A Fundação Nacional dos Povos Indígenas (Funai) informou que tem o papel de articular ações junto às instituições de saúde e aos equipamentos disponíveis. Assim sendo, a autarquia monitora os serviços de saúde nas esferas municipal, estadual e federal durante toda a gestação das mulheres indígenas e também avalia as ações desenvolvidas para o atendimento das populações indígenas. 
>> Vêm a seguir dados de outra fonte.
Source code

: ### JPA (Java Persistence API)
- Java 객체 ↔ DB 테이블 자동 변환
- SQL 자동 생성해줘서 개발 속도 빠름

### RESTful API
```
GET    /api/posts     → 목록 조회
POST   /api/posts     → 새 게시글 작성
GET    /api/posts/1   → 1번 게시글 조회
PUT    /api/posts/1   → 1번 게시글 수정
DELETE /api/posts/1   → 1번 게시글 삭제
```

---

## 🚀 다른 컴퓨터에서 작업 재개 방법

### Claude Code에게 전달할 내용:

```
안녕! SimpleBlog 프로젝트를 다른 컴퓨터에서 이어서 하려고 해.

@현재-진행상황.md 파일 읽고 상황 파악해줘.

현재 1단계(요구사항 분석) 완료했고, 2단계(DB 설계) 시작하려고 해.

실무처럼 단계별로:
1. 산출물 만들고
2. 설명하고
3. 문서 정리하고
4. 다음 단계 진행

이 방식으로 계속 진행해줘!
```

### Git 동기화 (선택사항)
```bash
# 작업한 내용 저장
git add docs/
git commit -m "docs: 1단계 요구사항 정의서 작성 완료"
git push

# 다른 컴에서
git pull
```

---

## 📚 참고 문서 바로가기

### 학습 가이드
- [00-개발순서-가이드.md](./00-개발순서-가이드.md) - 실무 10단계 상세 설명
Caminhos para equidade e justiça social no nascimento 

As variações de distâncias e a escassez de maternidades em regiões específicas do país evidenciam a desigualdade social brasileira e impõe desafios diários para a população e para aqueles que precisam aplicar políticas públicas eficientes. Bruna Fonseca, coordenadora do estudo da Fiocruz, detalha os obstáculos na promoção de uma rede obstétrica ampla e capaz de atender a demanda real da população em todas as partes do país. “Embora algumas políticas busquem reduzir a distância de viagem, elas não definem referências específicas para o que é de fato a distância e o tempo aceitável para dar à luz. A regulamentação atual estipula uma taxa de 0,28 leitos obstétricos para cada 1.000 habitantes dependentes do SUS, mas existem diferenças regionais e é importante que as políticas deem conta dessa heterogeneidade dos territórios existentes no Brasil”, aponta Bruna Fonseca.

Na mesma linha, o professor que liderou a pesquisa da FGV aponta que a extensão territorial do país impõe desafios logísticos e de planejamento significativos. "A baixa densidade populacional em certas regiões dificulta a implantação de unidades especializadas próximas a todas as populações. Por isso, políticas públicas precisam considerar arranjos regionais inteligentes, que combinem infraestrutura de saúde, transporte e conectividade entre municípios, e, ao mesmo tempo, respeitem as particularidades socioeconômicas de cada território", reflete Valdemar Pinho Neto.

A pesquisa aponta para três frentes possíveis de expansão da rede para garantir os direitos reprodutivos e o acesso à saúde das gestantes. 

  • Melhor distribuição geográfica de serviços obstétricos especializados: Ampliar número e/ou capilaridade de unidades com capacidade para lidar com partos de risco e cuidados neonatais intensivos pode reduzir mortes evitáveis, especialmente nas regiões mais isoladas.
  • Fortalecimento da regionalização da saúde com base em critérios de necessidade e risco: É essencial organizar redes de atenção obstétrica integradas entre municípios, que garantam o encaminhamento adequado e planejado das gestantes, respeitando a complexidade do atendimento.
  • Investimento em transporte seguro e eficiente para gestantes: Sistemas de transporte sanitário adequados e ágeis são fundamentais para reduzir o tempo de resposta em casos emergenciais e garantir o acesso tempestivo aos serviços.